**Task statement**
In the entries that follow, the first line to write out is the one containing "line: (863, 1045) -> (711, 1014), removed", and the last is the one containing "part: (887, 2093) -> (506, 1860), moved". Reproduce that stretch exactly, with nothing before or after it.

*** Data in this exercise ***

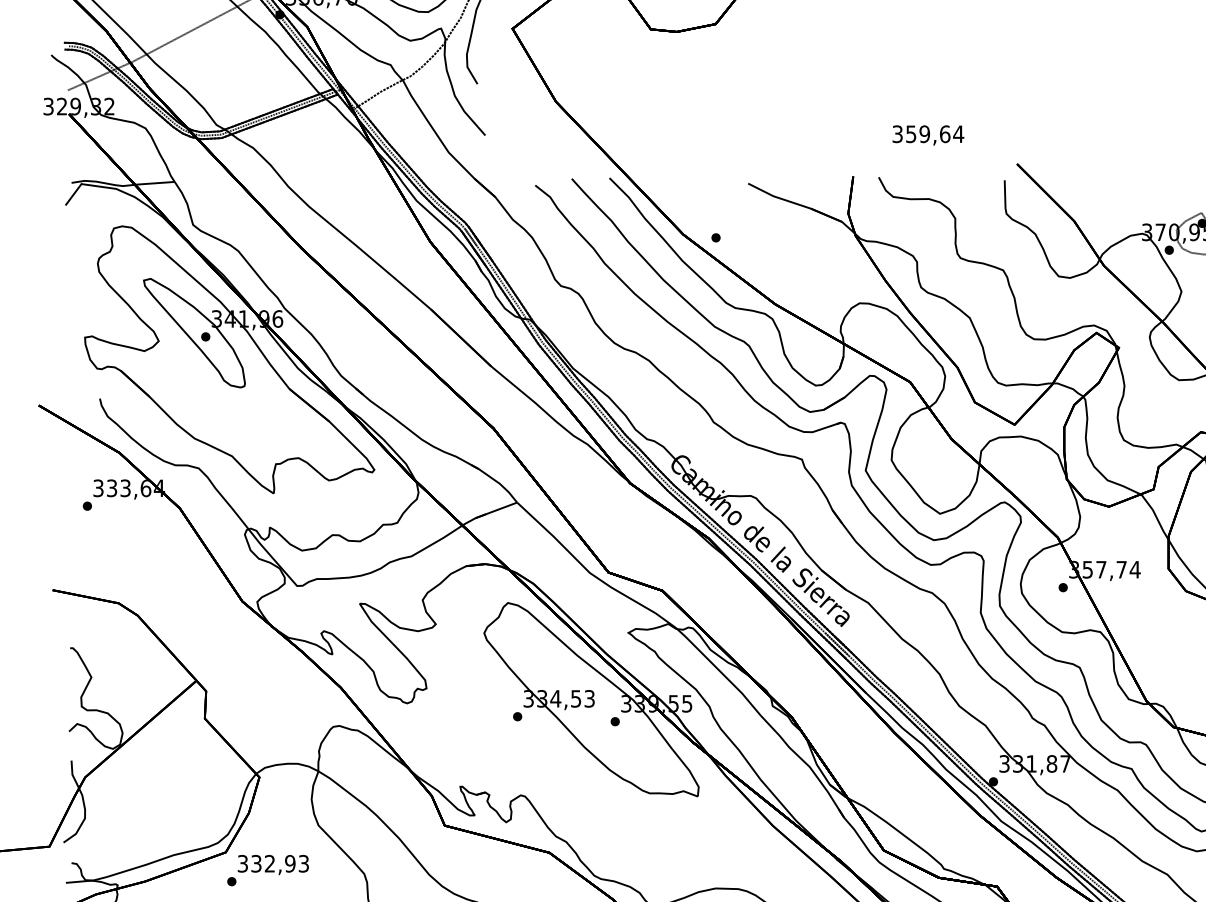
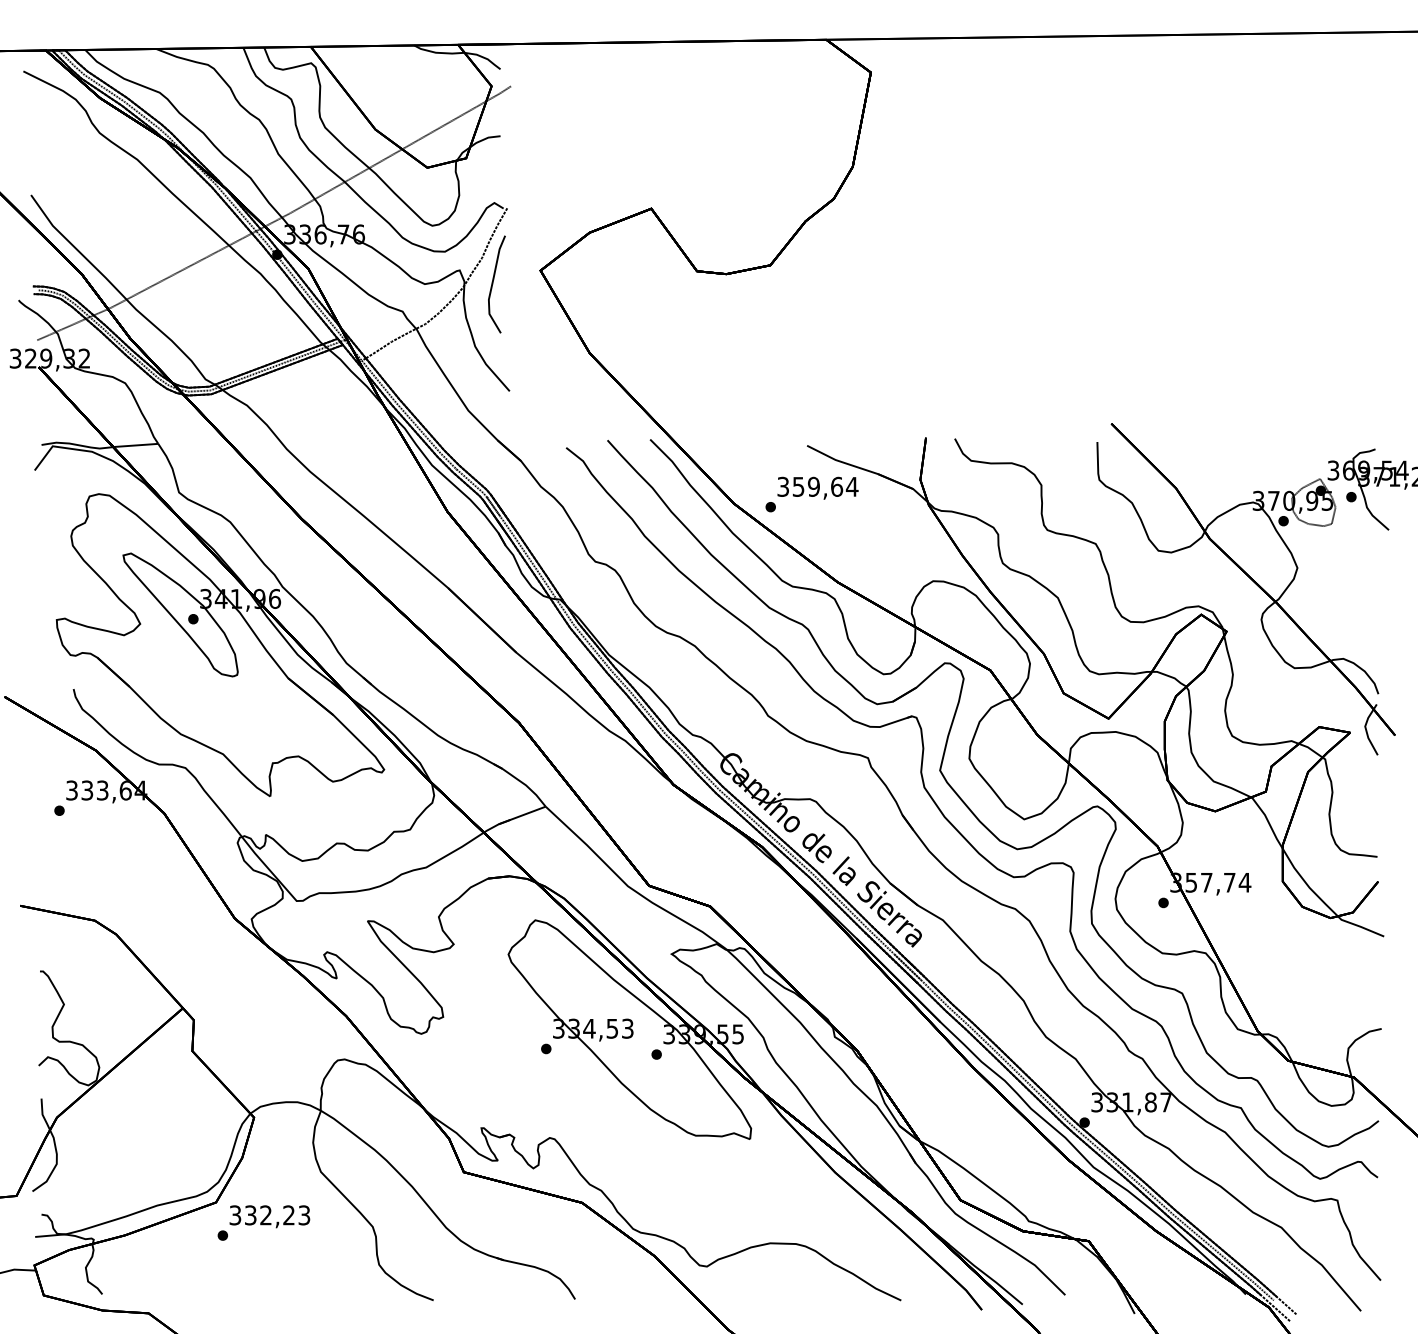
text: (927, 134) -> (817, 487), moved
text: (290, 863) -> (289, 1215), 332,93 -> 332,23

***
*** Data in this exercise ***

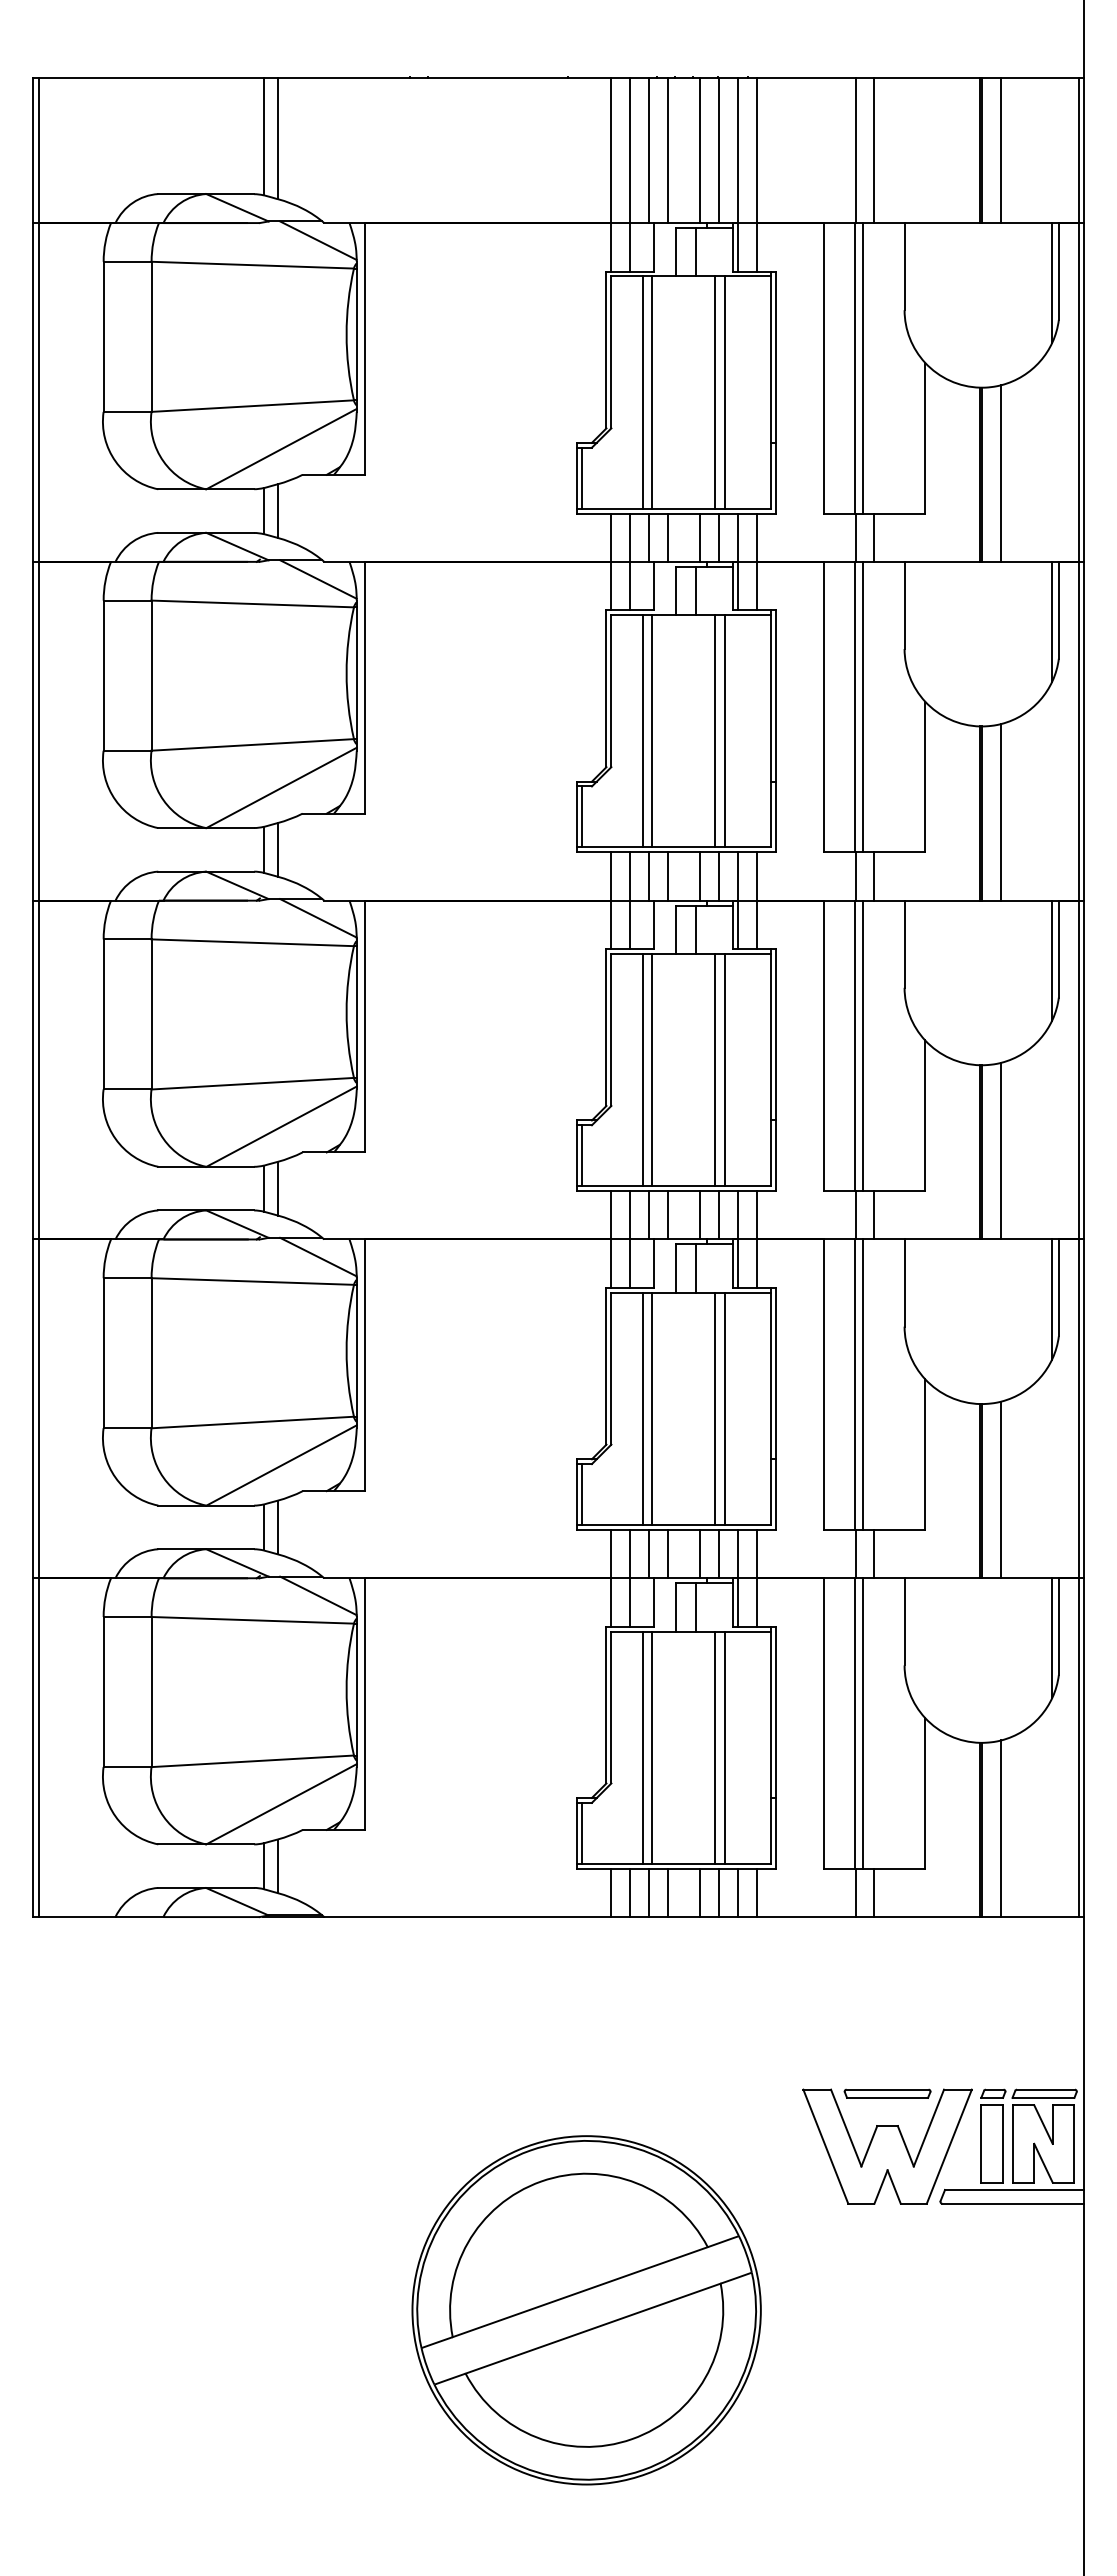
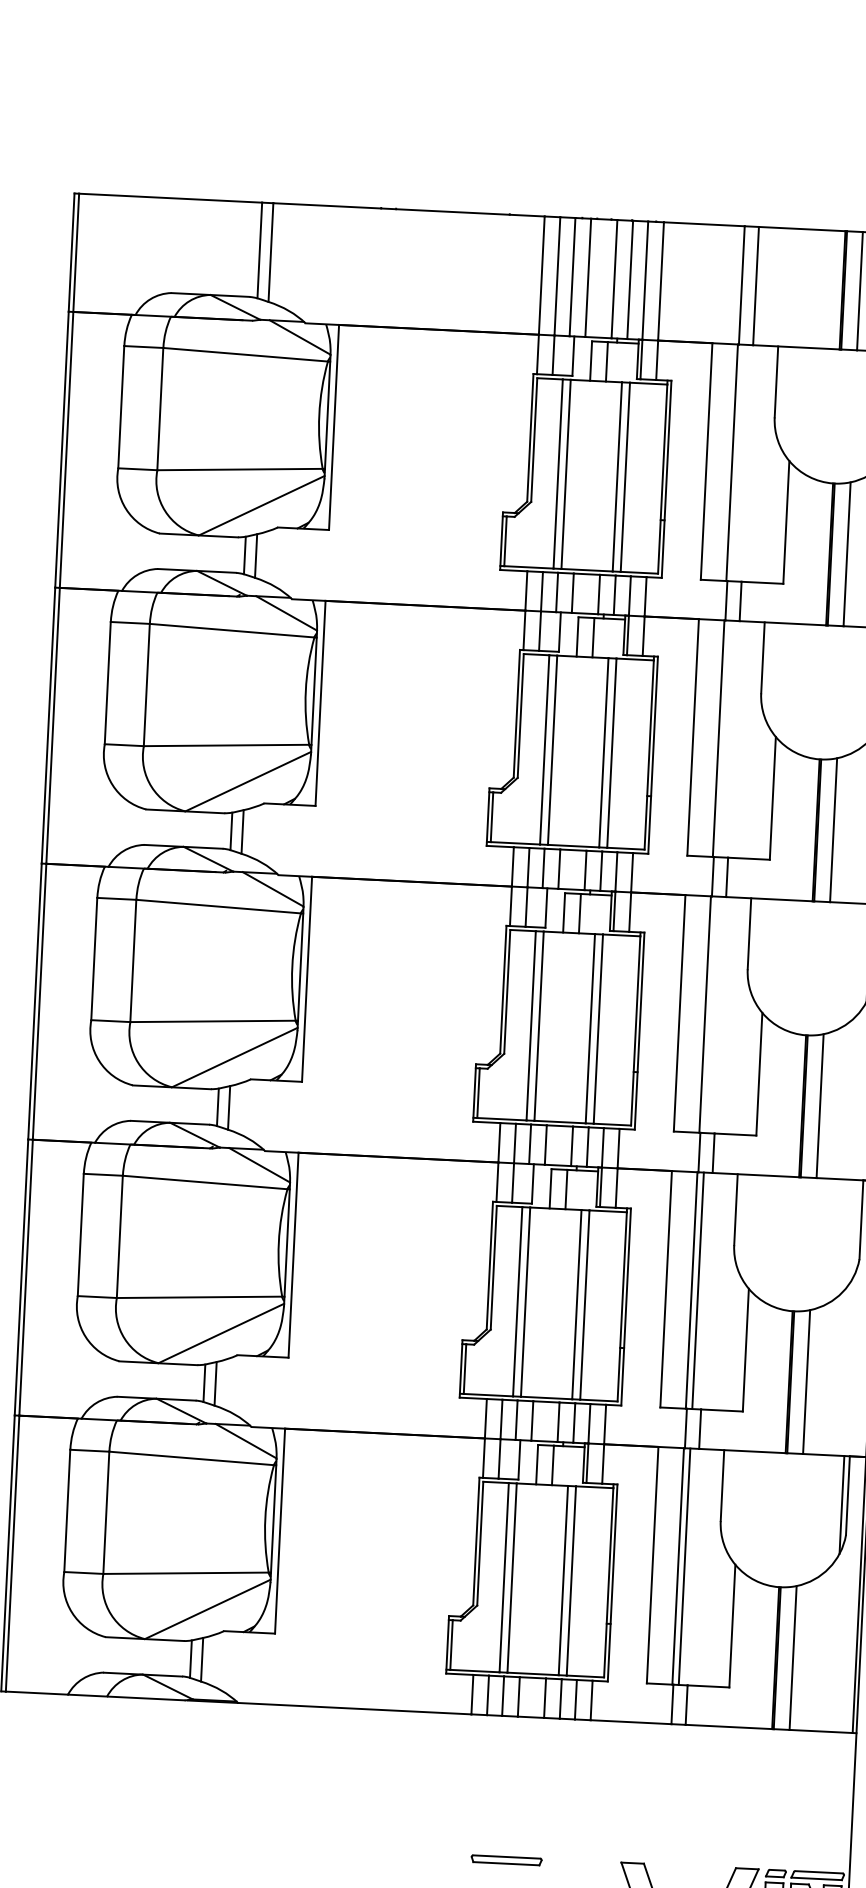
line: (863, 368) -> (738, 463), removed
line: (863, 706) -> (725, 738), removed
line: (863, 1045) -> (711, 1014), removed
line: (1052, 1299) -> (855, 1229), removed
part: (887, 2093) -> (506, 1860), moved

***

**Worked solution**
line: (863, 1045) -> (711, 1014), removed
line: (1052, 1299) -> (855, 1229), removed
part: (887, 2093) -> (506, 1860), moved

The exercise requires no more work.